• MATERIAL PROVIDED:
============================================================

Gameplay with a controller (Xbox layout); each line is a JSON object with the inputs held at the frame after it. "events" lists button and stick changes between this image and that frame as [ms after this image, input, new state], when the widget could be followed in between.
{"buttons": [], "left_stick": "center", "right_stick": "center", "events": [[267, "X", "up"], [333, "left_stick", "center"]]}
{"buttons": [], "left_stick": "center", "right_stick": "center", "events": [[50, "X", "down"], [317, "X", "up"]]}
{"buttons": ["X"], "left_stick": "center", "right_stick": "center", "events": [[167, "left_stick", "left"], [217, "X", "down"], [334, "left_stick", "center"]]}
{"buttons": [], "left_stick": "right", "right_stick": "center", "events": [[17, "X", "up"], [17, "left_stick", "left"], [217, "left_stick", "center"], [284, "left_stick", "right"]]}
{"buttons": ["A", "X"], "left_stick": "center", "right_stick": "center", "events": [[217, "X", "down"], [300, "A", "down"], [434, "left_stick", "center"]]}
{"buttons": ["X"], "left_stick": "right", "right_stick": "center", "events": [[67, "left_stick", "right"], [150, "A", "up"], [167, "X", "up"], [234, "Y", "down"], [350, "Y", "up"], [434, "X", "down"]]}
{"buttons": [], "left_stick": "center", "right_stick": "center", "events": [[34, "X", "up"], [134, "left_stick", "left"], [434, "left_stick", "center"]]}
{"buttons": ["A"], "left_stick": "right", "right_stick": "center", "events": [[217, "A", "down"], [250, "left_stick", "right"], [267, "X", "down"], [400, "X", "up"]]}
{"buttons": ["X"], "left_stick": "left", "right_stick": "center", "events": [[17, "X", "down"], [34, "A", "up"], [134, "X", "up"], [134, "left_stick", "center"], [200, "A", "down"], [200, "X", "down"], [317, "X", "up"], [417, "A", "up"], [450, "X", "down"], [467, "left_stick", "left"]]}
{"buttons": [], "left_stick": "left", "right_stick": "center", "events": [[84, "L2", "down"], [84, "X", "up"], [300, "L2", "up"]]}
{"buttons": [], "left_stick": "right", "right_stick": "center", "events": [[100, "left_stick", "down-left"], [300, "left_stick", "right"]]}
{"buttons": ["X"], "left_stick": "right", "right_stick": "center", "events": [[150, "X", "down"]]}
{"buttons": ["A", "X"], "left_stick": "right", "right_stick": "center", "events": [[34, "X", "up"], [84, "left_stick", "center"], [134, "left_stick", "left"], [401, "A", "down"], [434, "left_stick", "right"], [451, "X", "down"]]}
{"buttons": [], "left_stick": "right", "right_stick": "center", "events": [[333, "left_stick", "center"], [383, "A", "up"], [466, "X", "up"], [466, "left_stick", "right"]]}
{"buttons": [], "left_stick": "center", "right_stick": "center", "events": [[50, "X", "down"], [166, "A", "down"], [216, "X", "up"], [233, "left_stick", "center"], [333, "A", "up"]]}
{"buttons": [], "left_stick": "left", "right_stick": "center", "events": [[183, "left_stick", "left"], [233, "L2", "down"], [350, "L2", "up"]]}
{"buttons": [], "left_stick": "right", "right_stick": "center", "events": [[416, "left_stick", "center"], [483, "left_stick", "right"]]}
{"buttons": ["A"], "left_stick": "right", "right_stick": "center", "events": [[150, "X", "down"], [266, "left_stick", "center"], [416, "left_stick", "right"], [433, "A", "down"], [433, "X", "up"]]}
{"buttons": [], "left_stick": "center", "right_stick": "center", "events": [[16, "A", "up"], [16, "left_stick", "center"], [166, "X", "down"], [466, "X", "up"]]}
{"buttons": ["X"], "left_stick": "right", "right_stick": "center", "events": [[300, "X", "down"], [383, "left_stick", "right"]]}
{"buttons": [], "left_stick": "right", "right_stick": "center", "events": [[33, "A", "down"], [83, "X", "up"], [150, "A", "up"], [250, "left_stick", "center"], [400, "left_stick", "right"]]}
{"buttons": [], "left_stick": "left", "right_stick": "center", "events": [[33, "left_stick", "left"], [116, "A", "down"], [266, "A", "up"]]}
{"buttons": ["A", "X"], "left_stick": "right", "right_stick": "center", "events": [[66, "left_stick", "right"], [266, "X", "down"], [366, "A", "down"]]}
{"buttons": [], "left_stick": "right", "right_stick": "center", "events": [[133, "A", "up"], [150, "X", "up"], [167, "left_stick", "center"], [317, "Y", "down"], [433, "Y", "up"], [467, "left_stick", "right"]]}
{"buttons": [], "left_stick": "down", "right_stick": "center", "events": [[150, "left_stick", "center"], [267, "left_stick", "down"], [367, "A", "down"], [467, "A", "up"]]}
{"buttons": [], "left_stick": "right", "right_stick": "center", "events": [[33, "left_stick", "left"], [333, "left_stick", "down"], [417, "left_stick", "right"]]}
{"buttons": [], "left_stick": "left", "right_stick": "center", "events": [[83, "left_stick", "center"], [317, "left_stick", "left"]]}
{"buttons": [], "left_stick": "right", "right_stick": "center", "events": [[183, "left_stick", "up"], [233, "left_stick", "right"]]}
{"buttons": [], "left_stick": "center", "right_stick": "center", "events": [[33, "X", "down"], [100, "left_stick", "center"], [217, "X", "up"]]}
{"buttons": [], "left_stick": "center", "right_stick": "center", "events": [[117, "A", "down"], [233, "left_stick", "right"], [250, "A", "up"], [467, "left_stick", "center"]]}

============================================================

• TASK OBJECTIVE:
Print out each record above exactly, with nothing omitted.

• SOLUTION FOR THIS PROBLEM:
Gameplay with a controller (Xbox layout); each line is a JSON object with the inputs held at the frame after it. "events" lists button and stick changes between this image and that frame as [ms after this image, input, new state], when the widget could be followed in between.
{"buttons": [], "left_stick": "center", "right_stick": "center", "events": [[267, "X", "up"], [333, "left_stick", "center"]]}
{"buttons": [], "left_stick": "center", "right_stick": "center", "events": [[50, "X", "down"], [317, "X", "up"]]}
{"buttons": ["X"], "left_stick": "center", "right_stick": "center", "events": [[167, "left_stick", "left"], [217, "X", "down"], [334, "left_stick", "center"]]}
{"buttons": [], "left_stick": "right", "right_stick": "center", "events": [[17, "X", "up"], [17, "left_stick", "left"], [217, "left_stick", "center"], [284, "left_stick", "right"]]}
{"buttons": ["A", "X"], "left_stick": "center", "right_stick": "center", "events": [[217, "X", "down"], [300, "A", "down"], [434, "left_stick", "center"]]}
{"buttons": ["X"], "left_stick": "right", "right_stick": "center", "events": [[67, "left_stick", "right"], [150, "A", "up"], [167, "X", "up"], [234, "Y", "down"], [350, "Y", "up"], [434, "X", "down"]]}
{"buttons": [], "left_stick": "center", "right_stick": "center", "events": [[34, "X", "up"], [134, "left_stick", "left"], [434, "left_stick", "center"]]}
{"buttons": ["A"], "left_stick": "right", "right_stick": "center", "events": [[217, "A", "down"], [250, "left_stick", "right"], [267, "X", "down"], [400, "X", "up"]]}
{"buttons": ["X"], "left_stick": "left", "right_stick": "center", "events": [[17, "X", "down"], [34, "A", "up"], [134, "X", "up"], [134, "left_stick", "center"], [200, "A", "down"], [200, "X", "down"], [317, "X", "up"], [417, "A", "up"], [450, "X", "down"], [467, "left_stick", "left"]]}
{"buttons": [], "left_stick": "left", "right_stick": "center", "events": [[84, "L2", "down"], [84, "X", "up"], [300, "L2", "up"]]}
{"buttons": [], "left_stick": "right", "right_stick": "center", "events": [[100, "left_stick", "down-left"], [300, "left_stick", "right"]]}
{"buttons": ["X"], "left_stick": "right", "right_stick": "center", "events": [[150, "X", "down"]]}
{"buttons": ["A", "X"], "left_stick": "right", "right_stick": "center", "events": [[34, "X", "up"], [84, "left_stick", "center"], [134, "left_stick", "left"], [401, "A", "down"], [434, "left_stick", "right"], [451, "X", "down"]]}
{"buttons": [], "left_stick": "right", "right_stick": "center", "events": [[333, "left_stick", "center"], [383, "A", "up"], [466, "X", "up"], [466, "left_stick", "right"]]}
{"buttons": [], "left_stick": "center", "right_stick": "center", "events": [[50, "X", "down"], [166, "A", "down"], [216, "X", "up"], [233, "left_stick", "center"], [333, "A", "up"]]}
{"buttons": [], "left_stick": "left", "right_stick": "center", "events": [[183, "left_stick", "left"], [233, "L2", "down"], [350, "L2", "up"]]}
{"buttons": [], "left_stick": "right", "right_stick": "center", "events": [[416, "left_stick", "center"], [483, "left_stick", "right"]]}
{"buttons": ["A"], "left_stick": "right", "right_stick": "center", "events": [[150, "X", "down"], [266, "left_stick", "center"], [416, "left_stick", "right"], [433, "A", "down"], [433, "X", "up"]]}
{"buttons": [], "left_stick": "center", "right_stick": "center", "events": [[16, "A", "up"], [16, "left_stick", "center"], [166, "X", "down"], [466, "X", "up"]]}
{"buttons": ["X"], "left_stick": "right", "right_stick": "center", "events": [[300, "X", "down"], [383, "left_stick", "right"]]}
{"buttons": [], "left_stick": "right", "right_stick": "center", "events": [[33, "A", "down"], [83, "X", "up"], [150, "A", "up"], [250, "left_stick", "center"], [400, "left_stick", "right"]]}
{"buttons": [], "left_stick": "left", "right_stick": "center", "events": [[33, "left_stick", "left"], [116, "A", "down"], [266, "A", "up"]]}
{"buttons": ["A", "X"], "left_stick": "right", "right_stick": "center", "events": [[66, "left_stick", "right"], [266, "X", "down"], [366, "A", "down"]]}
{"buttons": [], "left_stick": "right", "right_stick": "center", "events": [[133, "A", "up"], [150, "X", "up"], [167, "left_stick", "center"], [317, "Y", "down"], [433, "Y", "up"], [467, "left_stick", "right"]]}
{"buttons": [], "left_stick": "down", "right_stick": "center", "events": [[150, "left_stick", "center"], [267, "left_stick", "down"], [367, "A", "down"], [467, "A", "up"]]}
{"buttons": [], "left_stick": "right", "right_stick": "center", "events": [[33, "left_stick", "left"], [333, "left_stick", "down"], [417, "left_stick", "right"]]}
{"buttons": [], "left_stick": "left", "right_stick": "center", "events": [[83, "left_stick", "center"], [317, "left_stick", "left"]]}
{"buttons": [], "left_stick": "right", "right_stick": "center", "events": [[183, "left_stick", "up"], [233, "left_stick", "right"]]}
{"buttons": [], "left_stick": "center", "right_stick": "center", "events": [[33, "X", "down"], [100, "left_stick", "center"], [217, "X", "up"]]}
{"buttons": [], "left_stick": "center", "right_stick": "center", "events": [[117, "A", "down"], [233, "left_stick", "right"], [250, "A", "up"], [467, "left_stick", "center"]]}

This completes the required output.